*** Dataset records ***

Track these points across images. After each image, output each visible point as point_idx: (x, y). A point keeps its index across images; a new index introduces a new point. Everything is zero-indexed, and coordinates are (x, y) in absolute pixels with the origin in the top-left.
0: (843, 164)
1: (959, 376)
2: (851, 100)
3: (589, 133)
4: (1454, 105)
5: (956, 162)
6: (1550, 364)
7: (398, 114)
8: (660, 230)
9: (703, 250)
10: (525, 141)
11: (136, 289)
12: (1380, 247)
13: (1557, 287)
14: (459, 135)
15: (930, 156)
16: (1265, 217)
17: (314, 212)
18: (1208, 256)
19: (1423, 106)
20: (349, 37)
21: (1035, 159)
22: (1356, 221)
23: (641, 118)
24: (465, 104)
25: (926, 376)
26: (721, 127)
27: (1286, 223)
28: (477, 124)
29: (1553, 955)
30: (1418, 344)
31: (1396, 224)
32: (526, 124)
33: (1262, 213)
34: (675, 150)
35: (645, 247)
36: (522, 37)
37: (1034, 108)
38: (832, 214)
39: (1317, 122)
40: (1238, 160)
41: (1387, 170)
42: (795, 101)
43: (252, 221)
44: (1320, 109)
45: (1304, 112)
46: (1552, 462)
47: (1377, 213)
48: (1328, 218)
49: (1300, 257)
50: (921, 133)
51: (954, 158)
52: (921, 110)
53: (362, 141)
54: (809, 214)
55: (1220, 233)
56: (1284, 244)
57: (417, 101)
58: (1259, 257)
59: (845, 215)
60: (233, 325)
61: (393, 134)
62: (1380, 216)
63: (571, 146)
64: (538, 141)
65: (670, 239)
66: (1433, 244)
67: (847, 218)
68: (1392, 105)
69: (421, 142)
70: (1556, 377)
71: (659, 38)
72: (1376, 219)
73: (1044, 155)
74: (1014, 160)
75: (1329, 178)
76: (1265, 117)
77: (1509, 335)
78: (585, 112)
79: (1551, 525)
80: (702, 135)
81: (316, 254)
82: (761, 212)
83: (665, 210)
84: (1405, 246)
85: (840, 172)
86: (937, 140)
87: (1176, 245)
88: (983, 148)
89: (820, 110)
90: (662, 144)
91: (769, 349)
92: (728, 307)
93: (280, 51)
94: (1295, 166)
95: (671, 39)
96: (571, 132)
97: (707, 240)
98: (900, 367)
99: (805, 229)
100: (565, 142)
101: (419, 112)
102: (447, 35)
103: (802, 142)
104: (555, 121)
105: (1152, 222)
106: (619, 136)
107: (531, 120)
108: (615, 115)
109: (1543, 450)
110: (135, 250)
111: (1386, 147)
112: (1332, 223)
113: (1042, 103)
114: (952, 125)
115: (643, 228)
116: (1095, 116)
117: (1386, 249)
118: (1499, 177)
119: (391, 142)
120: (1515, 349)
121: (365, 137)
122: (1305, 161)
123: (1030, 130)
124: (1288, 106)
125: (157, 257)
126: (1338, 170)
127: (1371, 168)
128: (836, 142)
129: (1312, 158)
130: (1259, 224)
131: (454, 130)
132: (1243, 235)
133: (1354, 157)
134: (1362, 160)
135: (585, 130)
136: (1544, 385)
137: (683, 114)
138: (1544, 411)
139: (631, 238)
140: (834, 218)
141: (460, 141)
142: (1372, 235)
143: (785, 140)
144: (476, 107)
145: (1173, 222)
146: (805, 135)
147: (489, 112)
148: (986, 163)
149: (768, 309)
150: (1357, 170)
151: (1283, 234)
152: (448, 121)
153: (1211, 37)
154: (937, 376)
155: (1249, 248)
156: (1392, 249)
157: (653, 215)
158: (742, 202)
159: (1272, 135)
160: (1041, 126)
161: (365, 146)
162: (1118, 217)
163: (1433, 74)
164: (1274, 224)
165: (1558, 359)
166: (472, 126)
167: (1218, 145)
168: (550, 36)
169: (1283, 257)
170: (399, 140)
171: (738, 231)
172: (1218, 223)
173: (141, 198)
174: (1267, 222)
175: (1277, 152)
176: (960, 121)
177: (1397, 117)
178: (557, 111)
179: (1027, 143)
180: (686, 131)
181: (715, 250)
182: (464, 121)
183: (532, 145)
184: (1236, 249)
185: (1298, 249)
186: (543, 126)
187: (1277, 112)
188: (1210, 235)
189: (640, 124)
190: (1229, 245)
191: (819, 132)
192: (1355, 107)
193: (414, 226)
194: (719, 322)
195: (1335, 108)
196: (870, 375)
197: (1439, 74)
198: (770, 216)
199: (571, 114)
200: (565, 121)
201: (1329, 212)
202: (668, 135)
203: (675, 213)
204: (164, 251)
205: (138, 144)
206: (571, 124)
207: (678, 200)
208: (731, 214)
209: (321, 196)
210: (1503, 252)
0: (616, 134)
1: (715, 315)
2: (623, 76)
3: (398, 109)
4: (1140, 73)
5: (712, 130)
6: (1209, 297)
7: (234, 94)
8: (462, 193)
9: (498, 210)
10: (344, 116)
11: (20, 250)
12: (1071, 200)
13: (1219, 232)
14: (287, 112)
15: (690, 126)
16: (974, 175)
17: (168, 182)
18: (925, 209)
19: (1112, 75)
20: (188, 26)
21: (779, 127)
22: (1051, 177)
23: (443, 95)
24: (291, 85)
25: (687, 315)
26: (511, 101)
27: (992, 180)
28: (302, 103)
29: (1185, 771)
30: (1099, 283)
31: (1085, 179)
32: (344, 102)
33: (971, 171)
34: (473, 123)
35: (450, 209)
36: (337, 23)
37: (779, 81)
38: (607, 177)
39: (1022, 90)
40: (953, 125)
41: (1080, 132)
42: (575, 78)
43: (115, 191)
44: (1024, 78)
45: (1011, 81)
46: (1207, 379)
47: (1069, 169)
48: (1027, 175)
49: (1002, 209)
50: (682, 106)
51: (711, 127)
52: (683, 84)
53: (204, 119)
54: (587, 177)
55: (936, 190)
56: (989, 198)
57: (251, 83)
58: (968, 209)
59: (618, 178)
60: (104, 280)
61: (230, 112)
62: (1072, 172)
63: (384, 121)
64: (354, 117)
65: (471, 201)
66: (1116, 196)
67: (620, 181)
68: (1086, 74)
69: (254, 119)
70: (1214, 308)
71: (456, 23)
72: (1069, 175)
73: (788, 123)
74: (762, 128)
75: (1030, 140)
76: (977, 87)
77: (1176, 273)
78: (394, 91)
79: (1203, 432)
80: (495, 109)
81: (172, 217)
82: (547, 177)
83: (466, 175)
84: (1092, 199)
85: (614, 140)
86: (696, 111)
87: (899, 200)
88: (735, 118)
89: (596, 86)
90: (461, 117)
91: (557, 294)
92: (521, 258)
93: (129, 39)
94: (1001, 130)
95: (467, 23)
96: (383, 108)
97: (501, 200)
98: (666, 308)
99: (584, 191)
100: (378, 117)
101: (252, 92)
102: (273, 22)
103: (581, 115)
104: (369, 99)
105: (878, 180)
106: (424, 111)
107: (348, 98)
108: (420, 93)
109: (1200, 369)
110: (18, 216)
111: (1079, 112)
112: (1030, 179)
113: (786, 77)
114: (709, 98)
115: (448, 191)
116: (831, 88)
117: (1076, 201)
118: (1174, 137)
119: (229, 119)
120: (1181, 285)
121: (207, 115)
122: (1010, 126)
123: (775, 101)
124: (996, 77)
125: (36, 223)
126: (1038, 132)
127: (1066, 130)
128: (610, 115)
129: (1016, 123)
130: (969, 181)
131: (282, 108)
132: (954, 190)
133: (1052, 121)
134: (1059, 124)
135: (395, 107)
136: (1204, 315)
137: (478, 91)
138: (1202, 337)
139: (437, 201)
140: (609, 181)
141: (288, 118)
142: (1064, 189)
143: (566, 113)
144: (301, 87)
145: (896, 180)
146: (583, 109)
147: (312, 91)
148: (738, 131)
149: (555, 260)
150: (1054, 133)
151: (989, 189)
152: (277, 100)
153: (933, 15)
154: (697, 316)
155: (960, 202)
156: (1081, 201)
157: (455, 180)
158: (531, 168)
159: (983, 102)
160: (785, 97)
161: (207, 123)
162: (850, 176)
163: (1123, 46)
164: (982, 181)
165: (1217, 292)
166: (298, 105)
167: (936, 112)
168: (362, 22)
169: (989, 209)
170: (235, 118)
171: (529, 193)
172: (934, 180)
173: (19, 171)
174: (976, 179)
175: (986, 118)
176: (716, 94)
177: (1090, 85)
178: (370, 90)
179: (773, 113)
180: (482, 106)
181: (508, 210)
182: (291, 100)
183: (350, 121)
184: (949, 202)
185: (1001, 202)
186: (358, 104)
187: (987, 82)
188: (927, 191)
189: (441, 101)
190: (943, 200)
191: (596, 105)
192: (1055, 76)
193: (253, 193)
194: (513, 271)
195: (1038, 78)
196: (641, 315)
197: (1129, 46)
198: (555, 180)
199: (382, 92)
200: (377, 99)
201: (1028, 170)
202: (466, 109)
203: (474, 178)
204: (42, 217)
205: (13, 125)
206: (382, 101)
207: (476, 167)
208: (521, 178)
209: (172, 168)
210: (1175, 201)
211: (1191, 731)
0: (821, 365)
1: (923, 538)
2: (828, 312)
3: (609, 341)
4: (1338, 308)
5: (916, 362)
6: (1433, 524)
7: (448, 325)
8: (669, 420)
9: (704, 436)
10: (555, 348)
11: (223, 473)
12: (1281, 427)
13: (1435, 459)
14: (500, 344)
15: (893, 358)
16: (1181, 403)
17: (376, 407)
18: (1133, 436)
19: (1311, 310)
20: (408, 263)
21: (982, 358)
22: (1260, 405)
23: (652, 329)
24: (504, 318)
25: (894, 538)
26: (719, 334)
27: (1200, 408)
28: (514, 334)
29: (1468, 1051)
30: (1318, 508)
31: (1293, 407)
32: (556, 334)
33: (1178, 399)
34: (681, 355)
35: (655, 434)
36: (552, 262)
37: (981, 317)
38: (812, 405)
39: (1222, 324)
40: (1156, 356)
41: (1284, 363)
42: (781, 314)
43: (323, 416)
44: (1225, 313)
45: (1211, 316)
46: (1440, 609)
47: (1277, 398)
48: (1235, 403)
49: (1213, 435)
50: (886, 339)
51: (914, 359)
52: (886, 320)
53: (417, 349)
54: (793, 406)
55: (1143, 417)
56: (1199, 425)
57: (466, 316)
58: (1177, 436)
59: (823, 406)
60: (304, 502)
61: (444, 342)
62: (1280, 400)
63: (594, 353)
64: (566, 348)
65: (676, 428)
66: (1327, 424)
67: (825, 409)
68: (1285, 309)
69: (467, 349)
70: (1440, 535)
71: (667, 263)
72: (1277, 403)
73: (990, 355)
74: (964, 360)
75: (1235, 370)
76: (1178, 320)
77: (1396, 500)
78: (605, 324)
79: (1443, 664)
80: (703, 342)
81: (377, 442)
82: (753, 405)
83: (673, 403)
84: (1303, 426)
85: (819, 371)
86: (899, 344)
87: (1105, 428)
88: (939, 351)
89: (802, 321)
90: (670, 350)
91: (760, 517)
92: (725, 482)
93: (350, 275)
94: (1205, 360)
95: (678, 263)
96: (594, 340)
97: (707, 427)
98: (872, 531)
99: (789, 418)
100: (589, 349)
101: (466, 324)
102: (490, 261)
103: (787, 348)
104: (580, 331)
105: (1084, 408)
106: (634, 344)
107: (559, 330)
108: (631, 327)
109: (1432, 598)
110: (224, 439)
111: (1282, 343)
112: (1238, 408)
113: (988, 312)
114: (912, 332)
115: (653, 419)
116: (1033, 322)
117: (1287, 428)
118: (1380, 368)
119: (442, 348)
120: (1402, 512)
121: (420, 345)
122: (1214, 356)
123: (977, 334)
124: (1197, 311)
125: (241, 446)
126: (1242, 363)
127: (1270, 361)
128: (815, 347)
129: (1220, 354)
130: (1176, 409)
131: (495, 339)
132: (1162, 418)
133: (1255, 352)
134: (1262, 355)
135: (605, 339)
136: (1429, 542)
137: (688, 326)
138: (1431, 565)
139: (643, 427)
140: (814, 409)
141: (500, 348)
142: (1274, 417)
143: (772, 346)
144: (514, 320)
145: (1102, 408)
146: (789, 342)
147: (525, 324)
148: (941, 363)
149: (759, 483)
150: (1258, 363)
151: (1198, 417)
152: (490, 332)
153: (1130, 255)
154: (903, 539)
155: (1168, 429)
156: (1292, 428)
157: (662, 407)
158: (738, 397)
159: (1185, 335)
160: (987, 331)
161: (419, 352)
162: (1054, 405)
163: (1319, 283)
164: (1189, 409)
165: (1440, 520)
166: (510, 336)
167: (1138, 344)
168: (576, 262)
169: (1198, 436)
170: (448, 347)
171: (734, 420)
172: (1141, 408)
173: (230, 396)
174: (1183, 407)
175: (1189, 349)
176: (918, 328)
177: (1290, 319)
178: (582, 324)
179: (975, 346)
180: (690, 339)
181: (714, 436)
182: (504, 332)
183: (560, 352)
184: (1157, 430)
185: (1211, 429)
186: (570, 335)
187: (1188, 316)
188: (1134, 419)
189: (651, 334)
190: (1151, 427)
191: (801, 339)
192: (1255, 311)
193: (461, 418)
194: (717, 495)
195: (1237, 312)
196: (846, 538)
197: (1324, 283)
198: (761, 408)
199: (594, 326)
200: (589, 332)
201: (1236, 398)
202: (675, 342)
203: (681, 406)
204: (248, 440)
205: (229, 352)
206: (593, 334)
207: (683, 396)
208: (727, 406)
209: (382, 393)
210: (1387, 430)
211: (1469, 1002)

*** End of Dataset records ***

● **Task instructions**
Among the records above, extract exactly the lines from the line with "104: (555, 121)" to the line with "209: (321, 196)", both lines included, and leave out the rest.

● **Solution to this task**
104: (555, 121)
105: (1152, 222)
106: (619, 136)
107: (531, 120)
108: (615, 115)
109: (1543, 450)
110: (135, 250)
111: (1386, 147)
112: (1332, 223)
113: (1042, 103)
114: (952, 125)
115: (643, 228)
116: (1095, 116)
117: (1386, 249)
118: (1499, 177)
119: (391, 142)
120: (1515, 349)
121: (365, 137)
122: (1305, 161)
123: (1030, 130)
124: (1288, 106)
125: (157, 257)
126: (1338, 170)
127: (1371, 168)
128: (836, 142)
129: (1312, 158)
130: (1259, 224)
131: (454, 130)
132: (1243, 235)
133: (1354, 157)
134: (1362, 160)
135: (585, 130)
136: (1544, 385)
137: (683, 114)
138: (1544, 411)
139: (631, 238)
140: (834, 218)
141: (460, 141)
142: (1372, 235)
143: (785, 140)
144: (476, 107)
145: (1173, 222)
146: (805, 135)
147: (489, 112)
148: (986, 163)
149: (768, 309)
150: (1357, 170)
151: (1283, 234)
152: (448, 121)
153: (1211, 37)
154: (937, 376)
155: (1249, 248)
156: (1392, 249)
157: (653, 215)
158: (742, 202)
159: (1272, 135)
160: (1041, 126)
161: (365, 146)
162: (1118, 217)
163: (1433, 74)
164: (1274, 224)
165: (1558, 359)
166: (472, 126)
167: (1218, 145)
168: (550, 36)
169: (1283, 257)
170: (399, 140)
171: (738, 231)
172: (1218, 223)
173: (141, 198)
174: (1267, 222)
175: (1277, 152)
176: (960, 121)
177: (1397, 117)
178: (557, 111)
179: (1027, 143)
180: (686, 131)
181: (715, 250)
182: (464, 121)
183: (532, 145)
184: (1236, 249)
185: (1298, 249)
186: (543, 126)
187: (1277, 112)
188: (1210, 235)
189: (640, 124)
190: (1229, 245)
191: (819, 132)
192: (1355, 107)
193: (414, 226)
194: (719, 322)
195: (1335, 108)
196: (870, 375)
197: (1439, 74)
198: (770, 216)
199: (571, 114)
200: (565, 121)
201: (1329, 212)
202: (668, 135)
203: (675, 213)
204: (164, 251)
205: (138, 144)
206: (571, 124)
207: (678, 200)
208: (731, 214)
209: (321, 196)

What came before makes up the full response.